_WHAT THE TASK ASKS_: Can you pull out the transcript passage below on propeller blade shapes and noise and reproduce it word for word, leaving out the data that follows it?

_DOCUMENT PASSAGE_:
Certain plants and seeds, like the maple and sycamore, have evolved similar shapes.
When they fall from trees, they look and work remarkably like helicopter blades.
At Joby, the design team is looking for the best shape to balance power and noise.
We went through a lot of experimentation with actual propeller, uh, prototypes.
We needed to put real work in, in terms of experiments, to really understand this phenomenon.
NARRATOR: To reduce noise, it helps to understand what causes it.
As each propeller blade slices through the air, it creates pressure vibrations.
The strength of those vibrations depends in turn on a propeller's shape, how fast it spins and the number of blades.
MIKIC: So we iterated with a number of designs.
We took blades with a lot of blade area and then much thinner blades and, uh, trying to see how that results in acoustic generation.
These propellers are turning much slower than traditional helicopter blades.
We varied the shape, a lot of experimentation.
I think this trial and error system is something that allows us to ever more refine design, produce and, uh, test, which, in multiple iterations, allows us to arrive to, uh, to optimal solutions.
NARRATOR: The company has tested several blade shapes, hoping to find the best combination of efficiency, lightness and durability.
To test each new propeller design, the company has built a large circular track in an old quarry near Santa Cruz.

_DATA BELOW_:
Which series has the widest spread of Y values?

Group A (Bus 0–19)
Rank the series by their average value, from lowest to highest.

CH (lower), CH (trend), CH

_SOLUTION_:
Certain plants and seeds, like the maple and sycamore, have evolved similar shapes.
When they fall from trees, they look and work remarkably like helicopter blades.
At Joby, the design team is looking for the best shape to balance power and noise.
We went through a lot of experimentation with actual propeller, uh, prototypes.
We needed to put real work in, in terms of experiments, to really understand this phenomenon.
NARRATOR: To reduce noise, it helps to understand what causes it.
As each propeller blade slices through the air, it creates pressure vibrations.
The strength of those vibrations depends in turn on a propeller's shape, how fast it spins and the number of blades.
MIKIC: So we iterated with a number of designs.
We took blades with a lot of blade area and then much thinner blades and, uh, trying to see how that results in acoustic generation.
These propellers are turning much slower than traditional helicopter blades.
We varied the shape, a lot of experimentation.
I think this trial and error system is something that allows us to ever more refine design, produce and, uh, test, which, in multiple iterations, allows us to arrive to, uh, to optimal solutions.
NARRATOR: The company has tested several blade shapes, hoping to find the best combination of efficiency, lightness and durability.
To test each new propeller design, the company has built a large circular track in an old quarry near Santa Cruz.